▶ [Explora el material]
- A) Por favor, cita el fragmento sobre insuficiencia cardiaca: comienza en las palabras "El presente estudio" y termina después de "diciembre de 2016.".
- B) Indica si cada afirmación concuerda con el fragmento sobre insuficiencia cardiaca. Responde sí o no y cita las palabras del fragmento que lo deciden: (i) el estudio fue observacional retrospectivo; (ii) el período estudiado terminó en diciembre de 2015; (iii) los expedientes físicos estaban a libre disposición.
- C) Según el fragmento sobre insuficiencia cardiaca, ¿en qué hospital estuvieron internados los pacientes estudiados?
---- Fragmento de texto
El presente estudio pretende realizar un análisis farmaco terapéutico de los pacientes internados con falla cardiaca en un centro hospitalario privado, con el fin de evaluar la correspondencia entre los tratamientos aplicados y las recomendaciones internacionales, así como el posible impacto que podrían tener dichas pautas sobre la morbimortalidad.

Métodos

Se llevó a cabo un estudio observacional retrospectivo teniendo como sujetos a todos los pacientes adultos hospitalizados por insuficiencia cardiaca en el Hospital Clínica Bíblica de Costa Rica durante el período comprendido entre enero de 2014 y diciembre de 2016.

Para la selección de los pacientes se estableció como único criterio que la causa de internamiento hubiera sido una descompensación o agudización de la falla cardiaca, se seleccionaron también aquellos pacientes que en algún momento durante su estancia hospitalaria experimentaran complicaciones asociadas a su insuficiencia, utilizando para su validación signos y síntomas experimentados durante el internamiento, así como el tratamiento utilizado de acuerdo con el diagnóstico médico de insuficiencia cardíaca realizado en el Hospital. Se utilizaron marcadores como la elevación del valor de BNP/NT proBNP como referente de diagnóstico y de descompensación aguda durante la estancia.

La fuente de información para la realización del estudio incluyó los registros clínicos electrónicos, los cuales fueron accesados a través del Sistema de Gestión de Pacientes Hospitalizados del centro; se contó también con los expedientes físicos los cuales se encontraban resguardados con acceso restringido por el Departamento de Registros Médicos.

De cada paciente se recolectó la siguiente información: edad, género, peso, talla, etnia, número y tipo de fármacos prescritos para el manejo agudo de la falla cardiaca (fuerza, dosis, frecuencia y vía de administración), comorbilidades asociadas, fecha de ingreso hospitalario, fecha de egreso, condición de mortalidad, tiempo de reincidencia, valores de laboratorio y química sanguínea (sodio, potasio), troponina T o I ultrasensible, BNP/NT proBNP, presión arterial, frecuencia cardiaca, saturación arterial de oxígeno, creatinina sérica, nitrógeno ureico en sangre (BUN), hemoglobina, hematocrito y fracción de eyección, entre otros.
--------
---- Datos
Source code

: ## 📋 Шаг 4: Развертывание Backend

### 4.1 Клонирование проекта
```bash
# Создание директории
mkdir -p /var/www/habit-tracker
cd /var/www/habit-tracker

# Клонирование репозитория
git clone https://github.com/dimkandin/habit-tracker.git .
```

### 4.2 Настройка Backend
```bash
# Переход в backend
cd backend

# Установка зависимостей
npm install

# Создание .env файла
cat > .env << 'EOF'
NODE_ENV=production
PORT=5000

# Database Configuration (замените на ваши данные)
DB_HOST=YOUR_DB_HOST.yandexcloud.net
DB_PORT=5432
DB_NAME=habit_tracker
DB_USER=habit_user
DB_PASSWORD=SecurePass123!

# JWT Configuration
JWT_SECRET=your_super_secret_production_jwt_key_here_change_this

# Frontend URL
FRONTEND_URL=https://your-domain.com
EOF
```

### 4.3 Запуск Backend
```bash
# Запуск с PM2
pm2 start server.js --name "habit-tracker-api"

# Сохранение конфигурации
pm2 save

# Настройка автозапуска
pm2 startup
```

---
--------
▶ [Soluciones por tarea]
- A)
El presente estudio pretende realizar un análisis farmaco terapéutico de los pacientes internados con falla cardiaca en un centro hospitalario privado, con el fin de evaluar la correspondencia entre los tratamientos aplicados y las recomendaciones internacionales, así como el posible impacto que podrían tener dichas pautas sobre la morbimortalidad.

Métodos

Se llevó a cabo un estudio observacional retrospectivo teniendo como sujetos a todos los pacientes adultos hospitalizados por insuficiencia cardiaca en el Hospital Clínica Bíblica de Costa Rica durante el período comprendido entre enero de 2014 y diciembre de 2016.

- B)
(i) Sí: "Se llevó a cabo un estudio observacional retrospectivo".
(ii) No: "entre enero de 2014 y diciembre de 2016".
(iii) No: "resguardados con acceso restringido por el Departamento de Registros Médicos".

- C) En el Hospital Clínica Bíblica de Costa Rica.